The only real misstep is the mechanism by which the infection spreads. Because that “plague” is, in essence, self-annihilating. The infected behave in a way that, on the one hand, passes the infection on—but on the other hand, very quickly destroys them. Their behavior isn’t designed for long-term existence; their “life cycle” is, at most, a few days unless they’re supported from the outside. And that’s why it’s unclear how this infection could have survived for twenty postwar years without artificial replenishment. And the world as shown gives no answer to the question of who could have “cultivated” these carriers, and how. Because when a carrier dies—simply due to the nature of how this “illness” is transmitted—the disease disappears. A dead person can’t pass it on. In theory, I can come up with one way this could be done deliberately, but it’s far too complicated. And I believe in Occam’s razor.

The ending, though, didn’t disappoint me. I saw it coming, and it felt like the most logical outcome within the rules of the game as they’re laid out. Although certain individuals still acted way too recklessly, especially knowing the nature of the illness—basically, they brought it on themselves. Meanwhile, deviations in how the illness behaves get used actively for the plot, but they’re never explained.

One more thing worth highlighting: the author isn’t afraid to show the horror of the whole situation, including by playing the children card in all this chaos. It’s always very hard for me to read about children in a war or apocalypse, and this was no exception. But in this novel it fit the point—to show just how much the system dehumanizes its society, and how that society, with its brainwashed minds, turns into executioners.

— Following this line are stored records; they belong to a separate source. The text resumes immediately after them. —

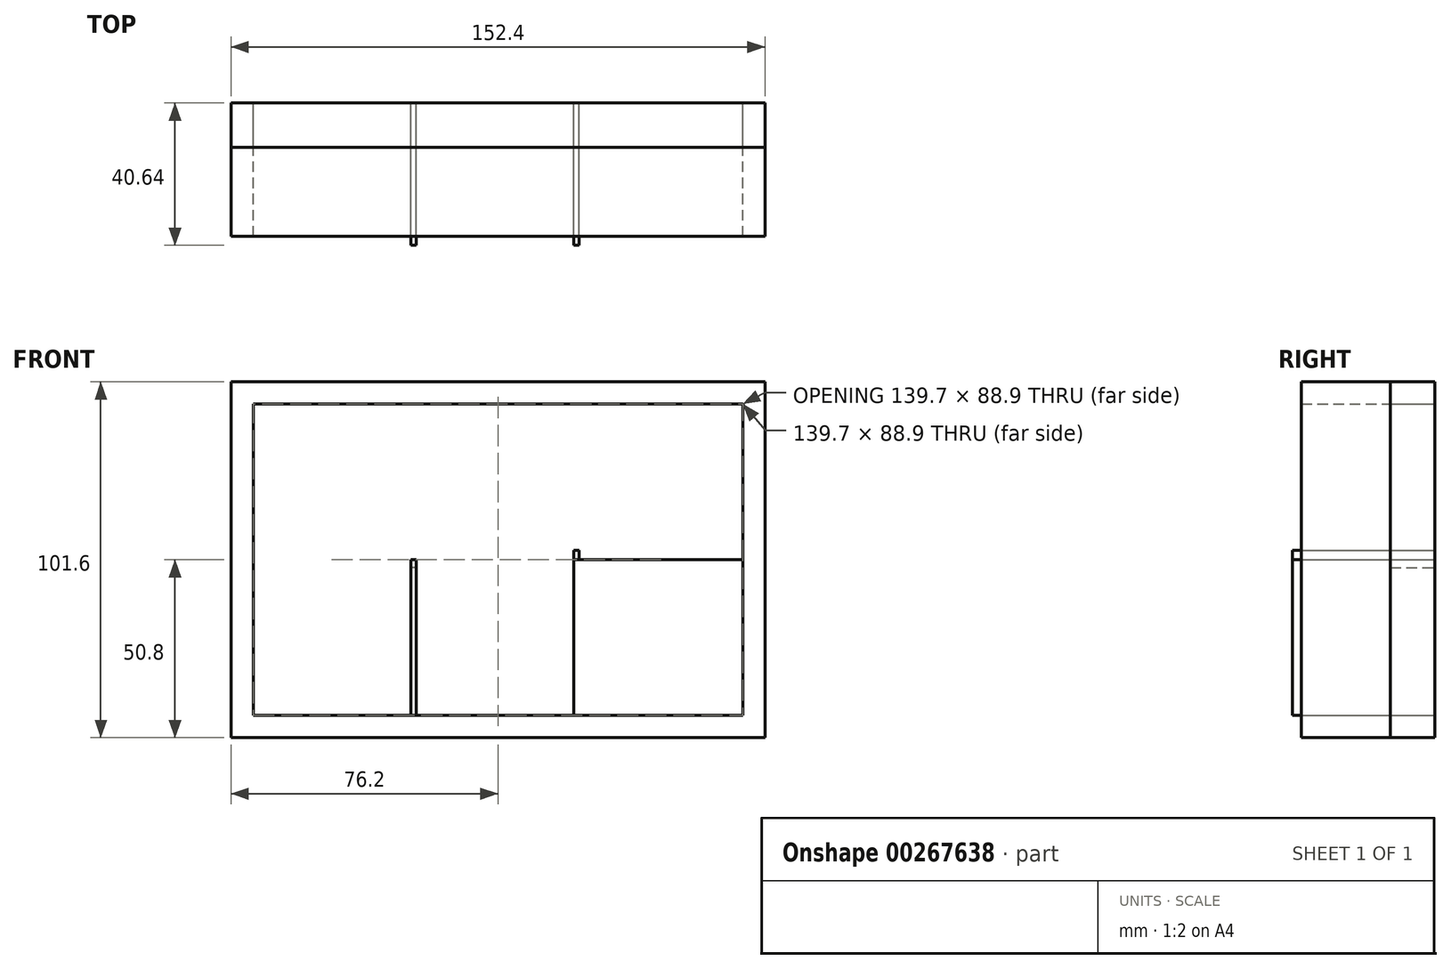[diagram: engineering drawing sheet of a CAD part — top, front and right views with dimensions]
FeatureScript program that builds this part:
annotation { "Feature Type Name" : "Feature", "Feature Type Description" : "" }
export const myFeature = defineFeature(function(context is Context, id is Id, definition is map)
    precondition{}
    {
        {
            var Q0;
            Q0=qCreatedBy(makeId("Front.planeOp"),FACE);
            var sketch = newSketch(context, id + "F0", { "sketchPlane" : qUnion([Q0])});
            skLineSegment(sketch, "E0.bottom", {"start": v(-76.2, 50.8) * mm, "end": v(76.2, 50.8) * mm});
            skLineSegment(sketch, "E0.top", {"start": v(-76.2, -50.8) * mm, "end": v(76.2, -50.8) * mm});
            skLineSegment(sketch, "E0.left", {"start": v(-76.2, 50.8) * mm, "end": v(-76.2, -50.8) * mm});
            skLineSegment(sketch, "E0.right", {"start": v(76.2, 50.8) * mm, "end": v(76.2, -50.8) * mm});
            skPoint(sketch, "E0.middle", {"position": v(0, 0) * mm});
            skLineSegment(sketch, "E1.bottom", {"start": v(69.85, 44.45) * mm, "end": v(-69.85, 44.45) * mm});
            skLineSegment(sketch, "E1.top", {"start": v(69.85, -44.45) * mm, "end": v(-69.85, -44.45) * mm});
            skLineSegment(sketch, "E1.left", {"start": v(69.85, 44.45) * mm, "end": v(69.85, -44.45) * mm});
            skLineSegment(sketch, "E1.right", {"start": v(-69.85, 44.45) * mm, "end": v(-69.85, -44.45) * mm});
            skLineSegment(sketch, "E2.bottom", {"start": v(-69.85, 44.45) * mm, "end": v(-23.37, 44.45) * mm});
            skLineSegment(sketch, "E2.top", {"start": v(-69.85, 0) * mm, "end": v(-23.37, 0) * mm});
            skLineSegment(sketch, "E2.left", {"start": v(-69.85, 44.45) * mm, "end": v(-69.85, 0) * mm});
            skLineSegment(sketch, "E2.right", {"start": v(-23.37, 44.45) * mm, "end": v(-23.37, 0) * mm});
            skLineSegment(sketch, "E3.bottom", {"start": v(-23.37, 44.45) * mm, "end": v(23.11, 44.45) * mm});
            skLineSegment(sketch, "E3.top", {"start": v(-23.37, 0) * mm, "end": v(23.11, 0) * mm});
            skLineSegment(sketch, "E3.right", {"start": v(23.11, 44.45) * mm, "end": v(23.11, 0) * mm});
            skLineSegment(sketch, "E4.bottom", {"start": v(23.11, 44.45) * mm, "end": v(69.85, 44.45) * mm});
            skLineSegment(sketch, "E4.top", {"start": v(23.11, 0) * mm, "end": v(69.85, 0) * mm});
            skLineSegment(sketch, "E4.right", {"start": v(69.85, 44.45) * mm, "end": v(69.85, 0) * mm});
            skLineSegment(sketch, "E5.top", {"start": v(23.11, -44.45) * mm, "end": v(69.85, -44.45) * mm});
            skLineSegment(sketch, "E5.left", {"start": v(23.11, 0) * mm, "end": v(23.11, -44.45) * mm});
            skLineSegment(sketch, "E5.right", {"start": v(69.85, 0) * mm, "end": v(69.85, -44.45) * mm});
            skLineSegment(sketch, "E6.top", {"start": v(-23.37, -44.45) * mm, "end": v(23.11, -44.45) * mm});
            skLineSegment(sketch, "E6.left", {"start": v(-23.37, 0) * mm, "end": v(-23.37, -44.45) * mm});
            skLineSegment(sketch, "E7.top", {"start": v(-69.85, -44.45) * mm, "end": v(-23.37, -44.45) * mm});
            skLineSegment(sketch, "E7.left", {"start": v(-69.85, 0) * mm, "end": v(-69.85, -44.45) * mm});
            skLineSegment(sketch, "E8.bottom", {"start": v(23.11, 44.45) * mm, "end": v(21.68, 44.45) * mm});
            skLineSegment(sketch, "E8.top", {"start": v(23.11, 0) * mm, "end": v(21.68, 0) * mm});
            skLineSegment(sketch, "E8.right", {"start": v(21.68, 44.45) * mm, "end": v(21.68, 0) * mm});
            skLineSegment(sketch, "E9.bottom", {"start": v(-23.37, 44.45) * mm, "end": v(-24.83, 44.45) * mm});
            skLineSegment(sketch, "E9.top", {"start": v(-23.37, -2.17) * mm, "end": v(-24.83, -2.17) * mm});
            skLineSegment(sketch, "E9.left", {"start": v(-23.37, 44.45) * mm, "end": v(-23.37, -2.17) * mm});
            skLineSegment(sketch, "E9.right", {"start": v(-24.83, 44.45) * mm, "end": v(-24.83, -2.17) * mm});
            skLineSegment(sketch, "E10.top", {"start": v(-23.37, -44.45) * mm, "end": v(-24.83, -44.45) * mm});
            skLineSegment(sketch, "E10.left", {"start": v(-23.37, -2.17) * mm, "end": v(-23.37, -44.45) * mm});
            skLineSegment(sketch, "E10.right", {"start": v(-24.83, -2.17) * mm, "end": v(-24.83, -44.45) * mm});
            skLineSegment(sketch, "E11.top", {"start": v(23.11, -44.45) * mm, "end": v(21.68, -44.45) * mm});
            skLineSegment(sketch, "E11.right", {"start": v(21.68, 0) * mm, "end": v(21.68, -44.45) * mm});
            skLineSegment(sketch, "E12.bottom", {"start": v(69.85, 0) * mm, "end": v(-69.85, 0) * mm});
            skLineSegment(sketch, "E12.top", {"start": v(69.85, 2.76) * mm, "end": v(-69.85, 2.76) * mm});
            skLineSegment(sketch, "E12.left", {"start": v(69.85, 0) * mm, "end": v(69.85, 2.76) * mm});
            skLineSegment(sketch, "E12.right", {"start": v(-69.85, 0) * mm, "end": v(-69.85, 2.76) * mm});
            skSolve(sketch);
        }
        {
            var Q0;
            Q0=makeQuery(id+"F0.imprint","IMPRINT",FACE,{"disambiguationData":[TD([[makeQuery(id+"F0.imprint","IMPRINT",EDGE,{"derivedFrom":sQuery(id+"F0.wireOp",EDGE,"E0.bottom")}),-1.0]])]});
            extrude(context, id + "F1", {"entities" : qUnion([Q0]), "depth" : 38.1 * mm});
        }
        {
            var Q0;
            Q0=makeQuery(id+"F0.imprint","IMPRINT",FACE,{"disambiguationData":[TD([[makeQuery(id+"F0.imprint","IMPRINT",EDGE,{"derivedFrom":sQuery(id+"F0.wireOp",EDGE,"E0.bottom")}),-1.0]])]});
            var Q1;
            Q1=makeQuery(id+"F0.imprint","IMPRINT",FACE,{"disambiguationData":[TD([[makeQuery(id+"F0.imprint","IMPRINT",EDGE,{"derivedFrom":sQuery(id+"F0.wireOp",EDGE,"E2.bottom")}),-1.0]])]});
            var Q2;
            Q2=makeQuery(id+"F0.imprint","IMPRINT",FACE,{"disambiguationData":[TD([[makeQuery(id+"F0.imprint","IMPRINT",EDGE,{"derivedFrom":sQuery(id+"F0.wireOp",EDGE,"E3.bottom")}),-1.0]])]});
            var Q3;
            Q3=makeQuery(id+"F0.imprint","IMPRINT",FACE,{"disambiguationData":[TD([[makeQuery(id+"F0.imprint","IMPRINT",EDGE,{"derivedFrom":sQuery(id+"F0.wireOp",EDGE,"E4.bottom")}),-1.0]])]});
            var Q4;
            Q4=makeQuery(id+"F0.imprint","IMPRINT",FACE,{"disambiguationData":[TD([[makeQuery(id+"F0.imprint","IMPRINT",EDGE,{"derivedFrom":sQuery(id+"F0.wireOp",EDGE,"E4.top")}),-1.0]])]});
            var Q5;
            Q5=makeQuery(id+"F0.imprint","IMPRINT",FACE,{"disambiguationData":[TD([[makeQuery(id+"F0.imprint","IMPRINT",EDGE,{"derivedFrom":sQuery(id+"F0.wireOp",EDGE,"E3.top")}),-1.0]])]});
            var Q6;
            Q6=makeQuery(id+"F0.imprint","IMPRINT",FACE,{"disambiguationData":[TD([[makeQuery(id+"F0.imprint","IMPRINT",EDGE,{"derivedFrom":sQuery(id+"F0.wireOp",EDGE,"E2.top")}),-1.0]])]});
            var Q7;
            Q7=makeQuery(id+"F0.imprint","IMPRINT",FACE,{"disambiguationData":[TD([[makeQuery(id+"F0.imprint","IMPRINT",EDGE,{"derivedFrom":sQuery(id+"F0.wireOp",EDGE,"E5.top")}),1.0]])]});
            var Q8;
            Q8=makeQuery(id+"F0.imprint","IMPRINT",FACE,{"disambiguationData":[TD([[makeQuery(id+"F0.imprint","IMPRINT",EDGE,{"derivedFrom":sQuery(id+"F0.wireOp",EDGE,"E6.top")}),1.0]])]});
            var Q9;
            Q9=makeQuery(id+"F0.imprint","IMPRINT",FACE,{"disambiguationData":[TD([[makeQuery(id+"F0.imprint","IMPRINT",EDGE,{"derivedFrom":sQuery(id+"F0.wireOp",EDGE,"E7.top")}),1.0]])]});
            extrude(context, id + "F2", {"entities" : qUnion([Q0, Q1, Q2, Q3, Q4, Q5, Q6, Q7, Q8, Q9]), "depth" : 12.7 * mm});
        }
        {
            var Q0;
            {var subQ0=sQuery(id+"F0.wireOp",EDGE,"E8.bottom");Q0=makeQuery(id+"F0.imprint","IMPRINT",FACE,{"disambiguationData":[TD([[makeQuery(id+"F0.imprint","IMPRINT",EDGE,{"derivedFrom":subQ0}),1.0]])]});}
            var Q1;
            {var subQ0=sQuery(id+"F0.wireOp",EDGE,"E9.bottom");Q1=makeQuery(id+"F0.imprint","IMPRINT",FACE,{"disambiguationData":[TD([[makeQuery(id+"F0.imprint","IMPRINT",EDGE,{"derivedFrom":subQ0}),1.0]])]});}
            var Q2;
            {var subQ3=sQuery(id+"F0.wireOp",EDGE,"E12.top");var subQ5=sQuery(id+"F0.wireOp",EDGE,"E9.left");var subQ6=makeQuery(id+"F0.imprint","INTERSECT",VERTEX,{"derivedFrom":[subQ5,subQ3]});Q2=makeQuery(id+"F0.imprint","IMPRINT",FACE,{"disambiguationData":[TD([[makeQuery(id+"F0.imprint","IMPRINT",EDGE,{"disambiguationData":[TD([[subQ6,-1.0]])],"derivedFrom":subQ5}),1.0]])]});}
            var Q3;
            {var subQ5=sQuery(id+"F0.wireOp",EDGE,"E12.left");Q3=makeQuery(id+"F0.imprint","IMPRINT",FACE,{"disambiguationData":[TD([[makeQuery(id+"F0.imprint","IMPRINT",EDGE,{"derivedFrom":subQ5}),1.0]])]});}
            var Q4;
            {var subQ1=sQuery(id+"F0.wireOp",EDGE,"E3.right");var subQ3=sQuery(id+"F0.wireOp",EDGE,"E12.top");var subQ4=makeQuery(id+"F0.imprint","INTERSECT",VERTEX,{"derivedFrom":[subQ1,subQ3]});Q4=makeQuery(id+"F0.imprint","IMPRINT",FACE,{"disambiguationData":[TD([[makeQuery(id+"F0.imprint","IMPRINT",EDGE,{"disambiguationData":[TD([[subQ4,-1.0]])],"derivedFrom":subQ3}),1.0]])]});}
            var Q5;
            Q5=makeQuery(id+"F0.imprint","IMPRINT",FACE,{"disambiguationData":[TD([[makeQuery(id+"F0.imprint","IMPRINT",EDGE,{"derivedFrom":sQuery(id+"F0.wireOp",EDGE,"E11.top")}),-1.0]])]});
            var Q6;
            Q6=makeQuery(id+"F0.imprint","IMPRINT",FACE,{"disambiguationData":[TD([[makeQuery(id+"F0.imprint","IMPRINT",EDGE,{"derivedFrom":sQuery(id+"F0.wireOp",EDGE,"E9.top")}),1.0]])]});
            var Q7;
            {var subQ0=sQuery(id+"F0.wireOp",EDGE,"E12.top");var subQ1=sQuery(id+"F0.wireOp",EDGE,"E9.left");var subQ2=makeQuery(id+"F0.imprint","INTERSECT",VERTEX,{"derivedFrom":[subQ1,subQ0]});Q7=makeQuery(id+"F0.imprint","IMPRINT",FACE,{"disambiguationData":[TD([[makeQuery(id+"F0.imprint","IMPRINT",EDGE,{"disambiguationData":[TD([[subQ2,-1.0]])],"derivedFrom":subQ1}),-1.0]])]});}
            var Q8;
            {var subQ0=sQuery(id+"F0.wireOp",EDGE,"E9.top");Q8=makeQuery(id+"F0.imprint","IMPRINT",FACE,{"disambiguationData":[TD([[makeQuery(id+"F0.imprint","IMPRINT",EDGE,{"derivedFrom":subQ0}),-1.0]])]});}
            var Q9;
            {var subQ5=sQuery(id+"F0.wireOp",EDGE,"E12.right");Q9=makeQuery(id+"F0.imprint","IMPRINT",FACE,{"disambiguationData":[TD([[makeQuery(id+"F0.imprint","IMPRINT",EDGE,{"derivedFrom":subQ5}),-1.0]])]});}
            extrude(context, id + "F3", {"entities" : qUnion([Q0, Q1, Q2, Q3, Q4, Q5, Q6, Q7, Q8, Q9]), "depth" : 40.64 * mm});
        }
    });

It’s also worth saying separately a few words about the imperial mindset—about what people are willing to do, and what they’re willing to sacrifice, for the sake of faith in their own greatness and in a wise tsar. Everyone lies, everyone is an enemy, and the tsar—he’s good, he’s holy. And for one bad word about him—smash your face in and kill you. Even if it turns out that the tsar is exactly the reason for all the misery. Both the old one and the new one—unwilling to hear the truth.

I don’t think Dmitry Glukhovsky anticipated what was coming. I think he was simply describing what had already been in society for many years—something that won’t let the people go, that lives on in their hearts, but is constantly being fed and raised up out of the darkness for the benefit of those in power. And the strength here isn’t so much that Glukhovsky showed the ugliness of self-aggrandizement and the imperial mindset, but that with his book he points out—and even warns—how this darkness, cultivated to please the authorities, ends up again and again swallowing both society itself and the very power that let the genie out of the bottle.

P.S. An article about this book would be incomplete if I didn’t mention that the current authorities have also declared Dmitry Glukhovsky an enemy and a persona non grata in his own country. And Outpost has more or less vanished from sale—and where it’s still available, it’s sometimes hidden behind a faceless cover and a “blurb” stating that this is the work of a “foreign agent.” It would be funny if it weren’t terrifying.